▶ [RECORDS FOR THE TASK]
──────

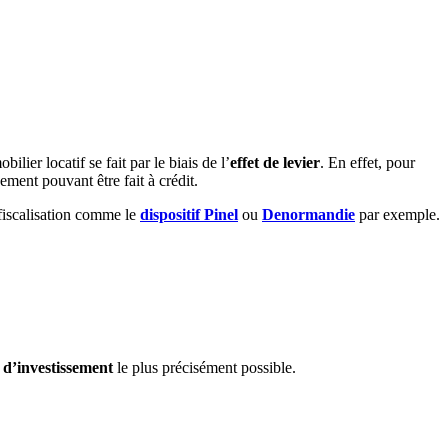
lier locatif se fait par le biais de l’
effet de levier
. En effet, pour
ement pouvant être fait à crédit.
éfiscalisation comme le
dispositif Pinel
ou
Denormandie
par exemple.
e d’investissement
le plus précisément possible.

──────

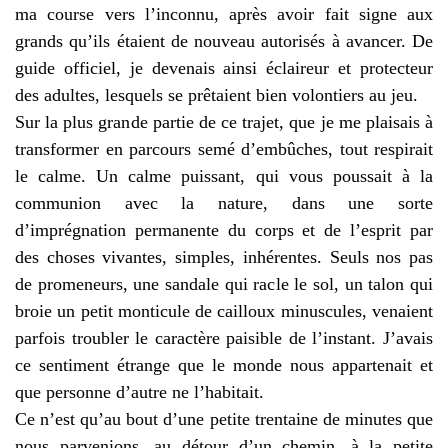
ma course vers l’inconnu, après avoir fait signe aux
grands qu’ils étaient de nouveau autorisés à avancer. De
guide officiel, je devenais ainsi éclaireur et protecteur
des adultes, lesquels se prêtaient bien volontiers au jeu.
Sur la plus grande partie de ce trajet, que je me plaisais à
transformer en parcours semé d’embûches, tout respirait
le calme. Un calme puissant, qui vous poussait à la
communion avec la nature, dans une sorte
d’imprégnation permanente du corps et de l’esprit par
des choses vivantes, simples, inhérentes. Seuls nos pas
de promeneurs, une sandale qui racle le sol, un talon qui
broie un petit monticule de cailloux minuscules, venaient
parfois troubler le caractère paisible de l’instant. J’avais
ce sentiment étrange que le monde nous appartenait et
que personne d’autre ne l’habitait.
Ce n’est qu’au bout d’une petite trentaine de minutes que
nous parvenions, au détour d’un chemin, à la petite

──────

▶ [TASK TO CARRY OUT]
Using the entries above, return exactly the lines from the line with "broie un petit" to the line with "nous parvenions, au", counting both of those lines.

▶ [TASK RESULT]
broie un petit monticule de cailloux minuscules, venaient
parfois troubler le caractère paisible de l’instant. J’avais
ce sentiment étrange que le monde nous appartenait et
que personne d’autre ne l’habitait.
Ce n’est qu’au bout d’une petite trentaine de minutes que
nous parvenions, au détour d’un chemin, à la petite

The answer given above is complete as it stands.